Smartphone Smarts

SmartphoneThe Pew states more than half of adults in the United States now own a smartphone. The cost of not having a smartphone these days outweighs the cost of having a smart phone device. Social networking drove the rise and new smartphone and tablet apps are set to explode.

The Pew’s smartphone ownership report states that 56% of American adults now carry a smartphone according to this weeks report. Ranking the highest so far in smartphone saturation previous numbers were at 46% last year and 35% two years ago. A major milestone indeed. More than one third have a cell phone that isn’t a smartphone and 9% that don’t own a smart phone nor a cell phone.

Most telling were the ages 25-34 age range that claim an 81% ownership of smartphones. The highest ranking group in the report. Adults with higher income and urban area dwellers owned more smartphones than those in rural areas. It’s not just tech savvy users adopting either, today many jobs require the constant connectivity delivered by their smartphone. Many workers require the mobile devices for navigation or mobile payment services.

Security is an issue with early adopters in two ways. As mobile users fill their smartphones with personal and financial data, their smartphones become a target for hacking, especially if they use mobile banking services or shopping online via e-commerce, now known as m-commerce for mobile commerce applications. “Most financial apps already contain rock-solid security, but consumers seem not to be as plugged into the fact, and that knowledge gap can make all the difference in driving further usage and adoption.” said Anna Bager.

Social norms are changing due to smartphone usage as well. People checking their email at the dinner table has become the norm. Smartphones are routinely used as pacifiers to quiet the nagging child too.
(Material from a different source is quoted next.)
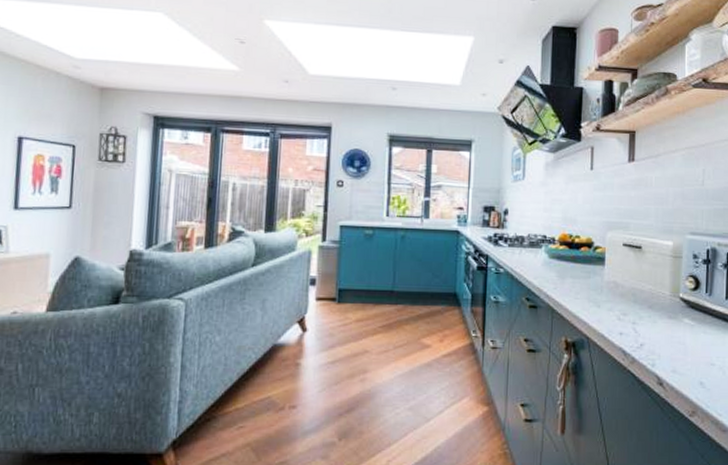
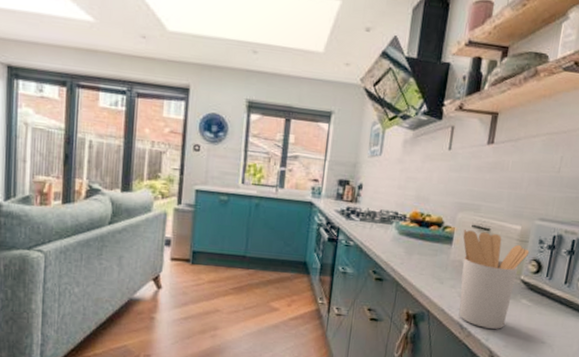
utensil holder: none [614,249,685,353] -> present [458,230,530,329]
The next wave of smartphone apps is sure to step up the level of usage from todays norm. Companies like Google, Amazon and Facebook are already working on smartphone apps from e-commerce and mobile payments to digital wallets and electronic transactions, entertaining games and digital media. Creative and unique services designed with smartphone users in mind will surely take a commanding lead. Moving forward ads and location based offers, mobile commerce and electronic payments and education applications will fall into the fold. Smartphone users also upgrade their smart phones more often than their laptop or personal computer ensuring this trend will continue in the near term.